+9 Let \(S = \{1, 2, 3, \dots, n\}.\)Three subsets A, B, C of S are chosen at random.
(a) Find the probability that \(A \cup B \cup C = S.\)
(b) Find the probability that \(A \subseteq B \subseteq C.\)
Can anyone use complete sentences and explain all steps to the solution? Help would be appreciated!
+1758 Part (a): The number of ways to choose three subsets A, B, and C of S is 2^n * 2^n * 2^n = 2^(3n).
Now, let's count the number of ways to choose A, B, and C such that their union is S. We can do this by considering the complement of the union, which is the intersection of the complements of A, B, and C. This intersection must be the empty set.
There are 2^n ways to choose the complement of A, 2^n ways to choose the complement of B, and 2^n ways to choose the complement of C.
However, we have overcounted the number of ways to choose the empty set as the intersection, because there are 3 ways to choose which complement is empty and the other two complements are not.
Therefore, the number of ways to choose A, B, and C such that their union is S is 2^(3n) - 3 * 2^(2n).

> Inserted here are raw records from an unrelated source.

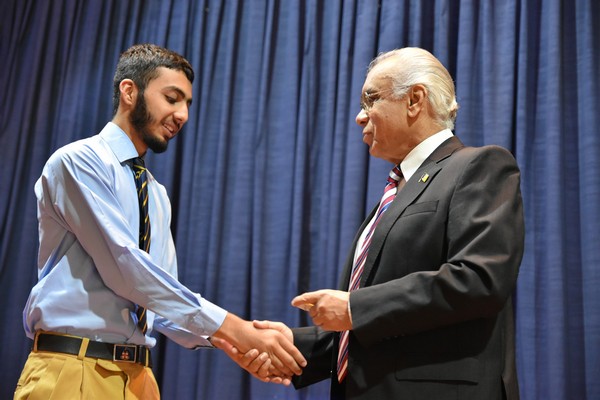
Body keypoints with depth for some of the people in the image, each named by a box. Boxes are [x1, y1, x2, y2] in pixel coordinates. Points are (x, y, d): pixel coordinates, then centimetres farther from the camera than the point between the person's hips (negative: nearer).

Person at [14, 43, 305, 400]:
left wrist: (222, 337, -8)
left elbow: (163, 298, 11)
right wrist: (229, 326, -21)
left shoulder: (157, 196, 15)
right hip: (72, 370, -7)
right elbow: (122, 264, -21)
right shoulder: (78, 161, -9)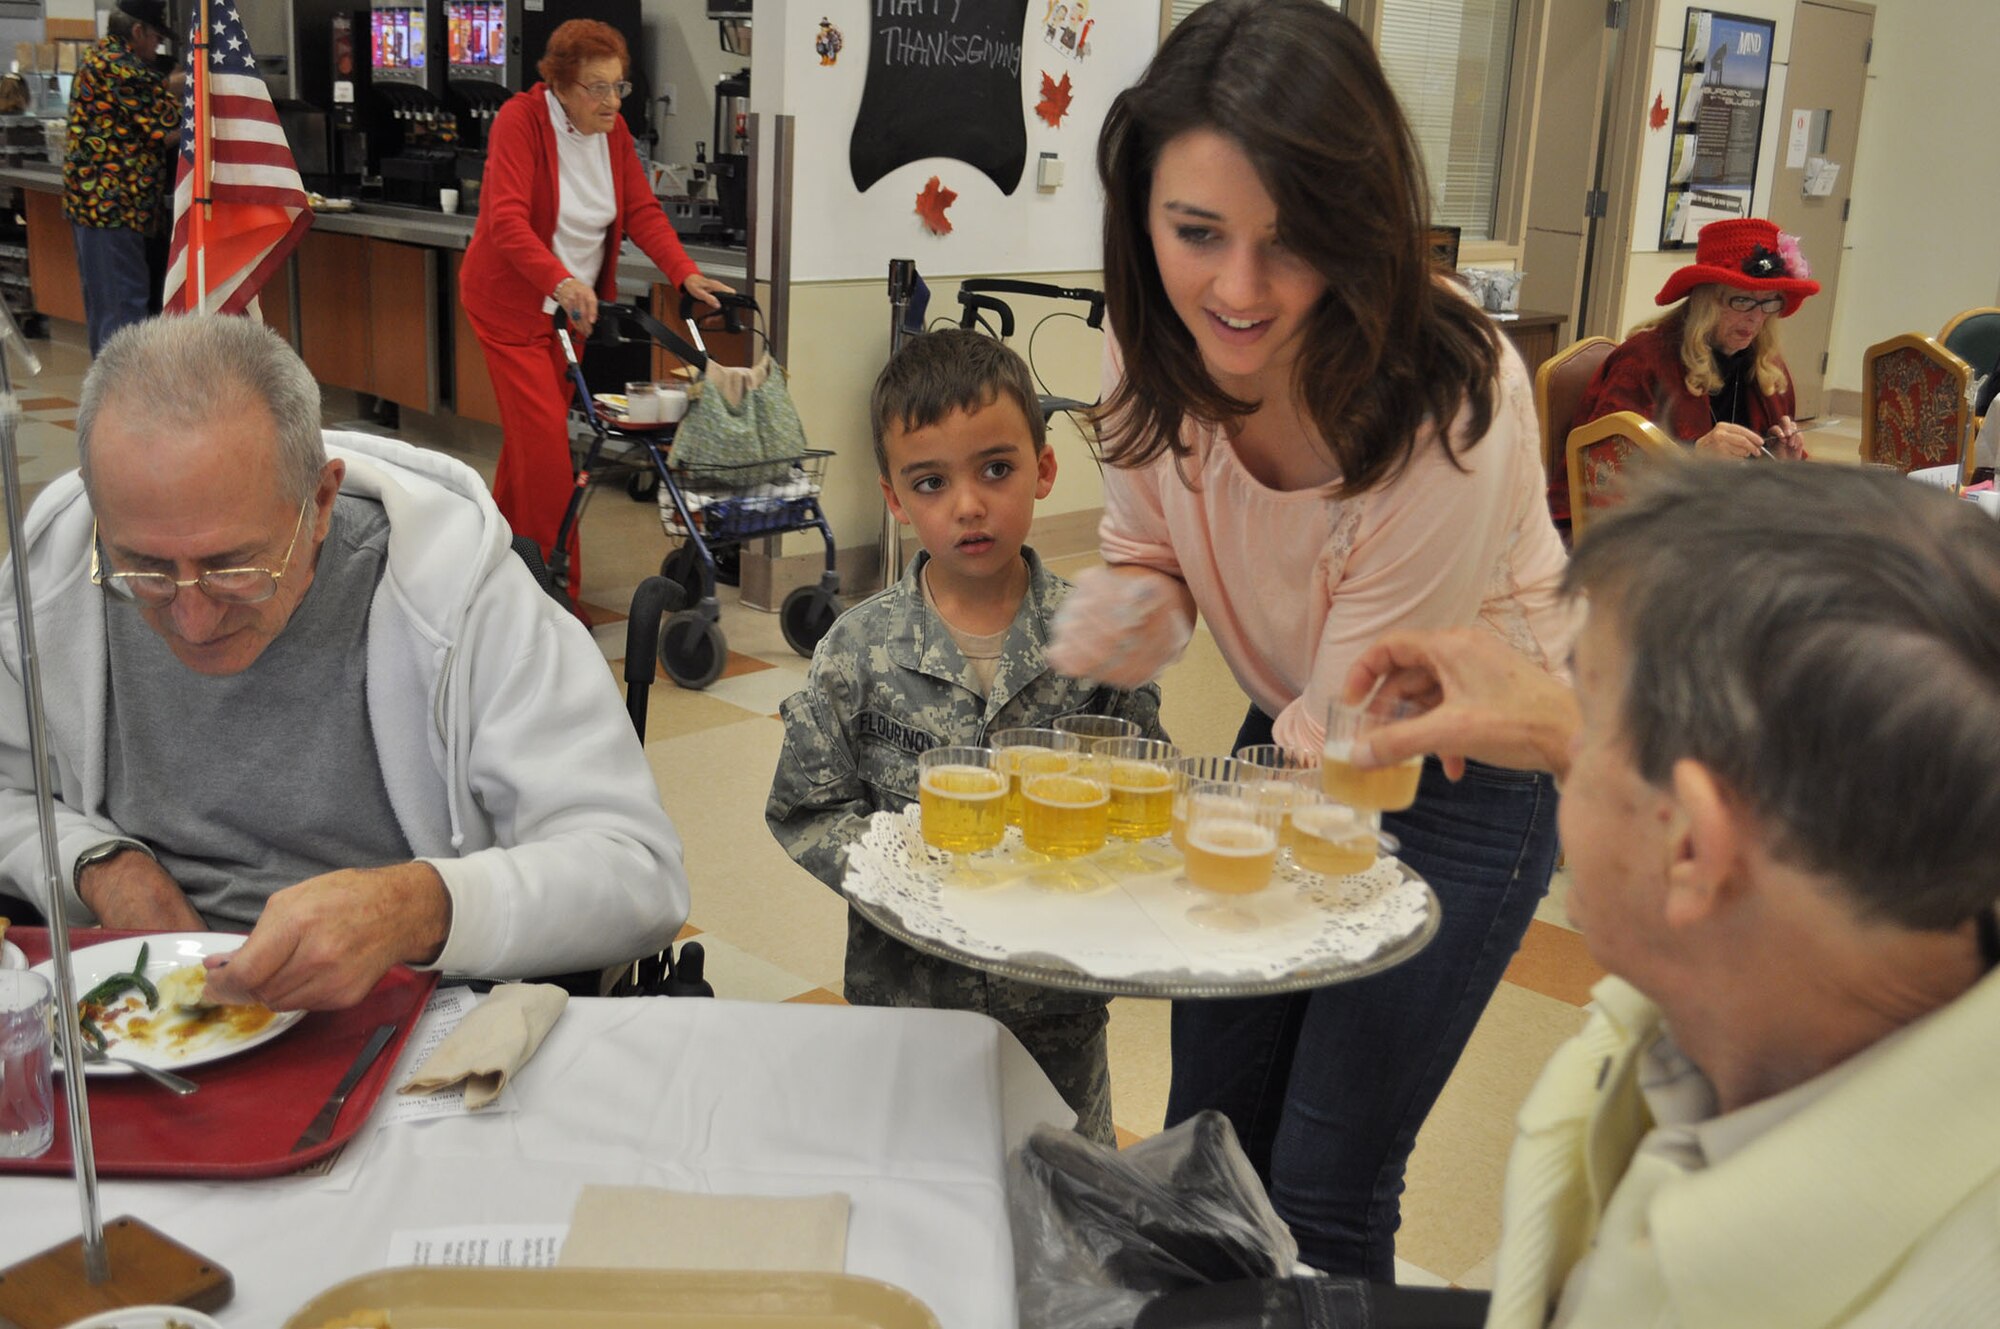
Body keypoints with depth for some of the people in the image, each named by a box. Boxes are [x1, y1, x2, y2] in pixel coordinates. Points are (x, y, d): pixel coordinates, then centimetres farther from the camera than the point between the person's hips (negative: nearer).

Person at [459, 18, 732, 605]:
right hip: (511, 303, -6)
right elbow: (506, 221, -32)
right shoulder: (520, 119, -20)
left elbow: (642, 210, -2)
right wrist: (561, 282, -48)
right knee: (544, 440, -11)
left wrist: (686, 274, -18)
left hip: (572, 305, 6)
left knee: (529, 435, 15)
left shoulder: (613, 129, 0)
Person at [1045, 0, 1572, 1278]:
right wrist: (1113, 626, -22)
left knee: (1326, 1189, 1)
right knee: (1205, 1139, 15)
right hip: (1288, 737, 6)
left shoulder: (1452, 405, -32)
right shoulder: (1173, 351, -16)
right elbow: (1147, 554, 0)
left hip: (1457, 778, -5)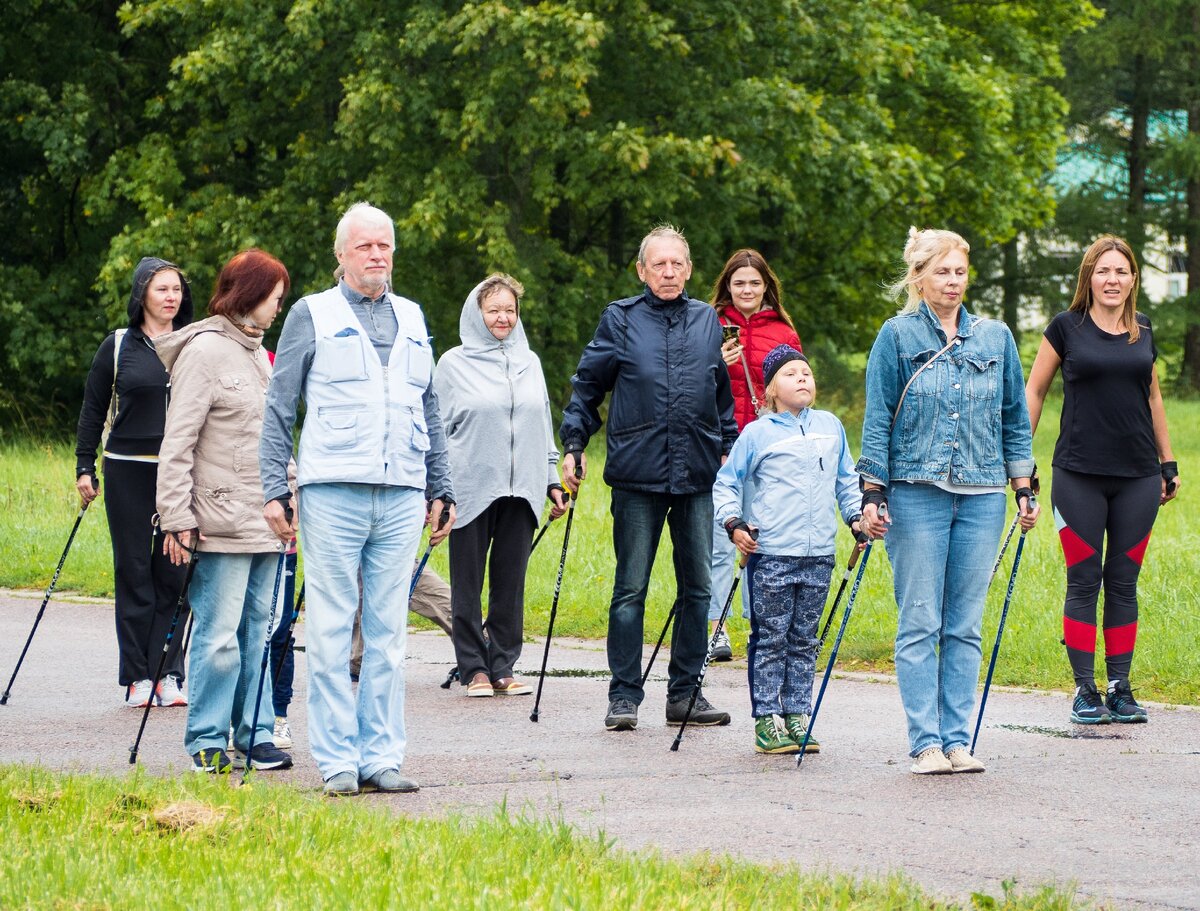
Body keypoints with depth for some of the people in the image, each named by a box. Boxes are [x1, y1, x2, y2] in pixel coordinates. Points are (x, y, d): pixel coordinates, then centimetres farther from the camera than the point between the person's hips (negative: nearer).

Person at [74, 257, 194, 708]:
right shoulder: (118, 346, 4)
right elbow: (93, 410, 8)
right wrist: (84, 468, 3)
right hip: (129, 472, -1)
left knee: (174, 573, 0)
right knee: (134, 573, 1)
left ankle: (169, 674, 3)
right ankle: (137, 676, 5)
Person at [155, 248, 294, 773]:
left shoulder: (258, 354, 18)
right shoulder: (204, 351, -8)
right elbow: (177, 444, -11)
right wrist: (177, 518, -16)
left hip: (266, 523, 8)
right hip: (223, 526, -8)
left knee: (262, 630, 7)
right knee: (219, 634, -5)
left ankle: (255, 736, 13)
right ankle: (207, 743, 2)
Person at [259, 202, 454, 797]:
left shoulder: (411, 319, 17)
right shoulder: (313, 315, 5)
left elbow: (429, 411, 23)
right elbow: (278, 408, 4)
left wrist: (440, 489, 19)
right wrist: (273, 490, -4)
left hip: (402, 497, 4)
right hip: (332, 494, -4)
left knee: (389, 635, 5)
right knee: (330, 633, -3)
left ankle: (382, 756, 9)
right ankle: (337, 760, 0)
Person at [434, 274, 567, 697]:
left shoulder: (529, 362, 13)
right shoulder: (453, 364, 2)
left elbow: (544, 427, 19)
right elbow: (438, 429, 2)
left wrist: (552, 480, 14)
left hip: (520, 490, 3)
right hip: (471, 490, -3)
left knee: (511, 583, 4)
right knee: (469, 586, 1)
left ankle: (503, 668, 10)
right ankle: (475, 669, 6)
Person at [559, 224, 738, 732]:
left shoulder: (707, 322, 10)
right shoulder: (620, 320, 2)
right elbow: (587, 385, 6)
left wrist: (728, 447, 17)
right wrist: (573, 444, -2)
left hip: (697, 476, 3)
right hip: (637, 476, -3)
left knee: (697, 587, 5)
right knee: (630, 589, -1)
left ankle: (685, 692, 14)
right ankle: (624, 696, 4)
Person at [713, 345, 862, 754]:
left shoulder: (831, 427, 12)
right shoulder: (757, 433, -1)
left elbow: (846, 479, 23)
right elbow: (726, 483, 3)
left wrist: (857, 515, 12)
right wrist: (734, 524, -9)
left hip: (818, 555, 4)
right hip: (770, 554, -4)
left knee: (804, 640, 8)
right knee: (770, 639, -1)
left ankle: (797, 716, 14)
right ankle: (767, 722, 2)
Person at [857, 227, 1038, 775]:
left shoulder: (996, 338, 9)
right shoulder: (898, 336, 0)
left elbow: (1015, 418, 15)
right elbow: (877, 421, 0)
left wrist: (1024, 490, 11)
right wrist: (872, 496, -5)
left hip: (981, 498, 3)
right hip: (916, 496, -3)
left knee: (965, 626, 4)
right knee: (919, 624, -3)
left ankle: (957, 740, 8)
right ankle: (925, 743, -1)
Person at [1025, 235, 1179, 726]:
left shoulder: (1143, 331, 9)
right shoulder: (1067, 328, -1)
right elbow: (1033, 391, 5)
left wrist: (1169, 464, 20)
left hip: (1137, 477, 3)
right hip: (1078, 476, -3)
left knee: (1124, 583, 6)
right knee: (1084, 583, -1)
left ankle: (1120, 690, 11)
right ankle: (1085, 691, 5)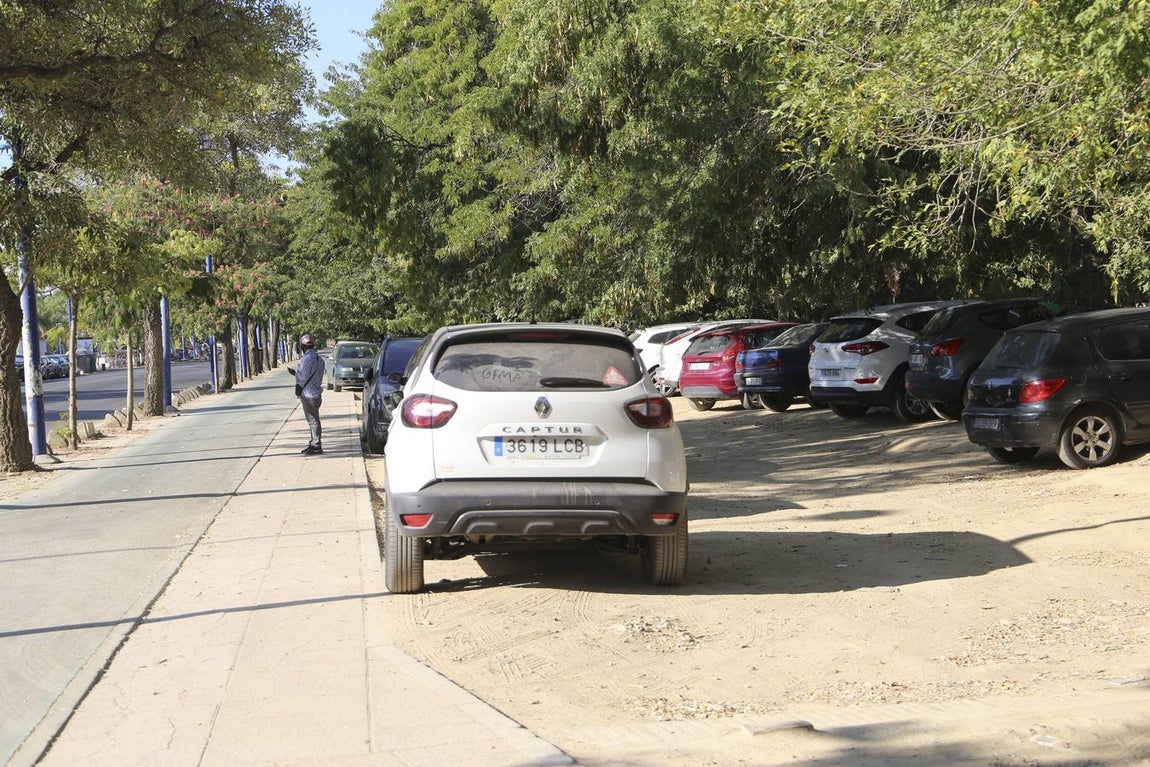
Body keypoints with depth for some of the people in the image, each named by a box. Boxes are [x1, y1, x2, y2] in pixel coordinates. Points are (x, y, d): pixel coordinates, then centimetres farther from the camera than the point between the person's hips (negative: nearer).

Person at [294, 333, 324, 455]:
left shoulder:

Finally, the probability that the union of A, B, and C is S is the number of ways to choose A, B, and C such that their union is S divided by the total number of ways to choose A, B, and C. Therefore, the probability is:
(2^(3n) - 3 * 2^(2n)) / 2^(3n) = 1 - 3/2^n
As n approaches infinity, the probability approaches 1. This means that it is almost certain that the union of three randomly chosen subsets of a large set will be the entire set.
+1079 Here is part (b):
The number of ways to choose three subsets A, B, C of S is 2^n * 2^n * 2^n = 2^(3n).
To find the number of ways that A is a subset of B, and B is a subset of C, we can use the following approach:
Choose a subset C of S. There are 2^n ways to do this.
Choose a subset B of C. There are 2^|C| ways to do this, where |C| is the size of C.
Choose a subset A of B. There are 2^|B| ways to do this, where |B| is the size of B.
Therefore, the number of ways that A is a subset of B, and B is a subset of C is:
∑_{C⊆S} 2^|C| * 2^|B|
where the sum is over all subsets C of S.
We can simplify this expression by noting that for any fixed subset C of S, the number of ways to choose subsets B and A of C such that A is a subset of B is 2^(|C|+1). This is because we can choose any subset B of C, and then choose any subset A of B. There are 2^(|C|+1) ways to do this.
Therefore, the number of ways that A is a subset of B, and B is a subset of C is:
∑_{C⊆S} 2^(|C|+1)
We can evaluate this sum using the following trick:
∑_{C⊆S} 2^(|C|+1) = 2 * ∑_{C⊆S} 2^|C|
The sum on the right-hand side is just the number of subsets of S, which is 2^n. Therefore, we have:
∑_{C⊆S} 2^(|C|+1) = 2 * 2^n = 2^(n+1)
Finally, the probability that A is a subset of B, and B is a subset of C is:
2^(n+1) / 2^(3n) = 1 / 2^(2n-1)
Therefore, the probability that A is a subset of B, and B is a subset of C is 1 / 2^(2n-1).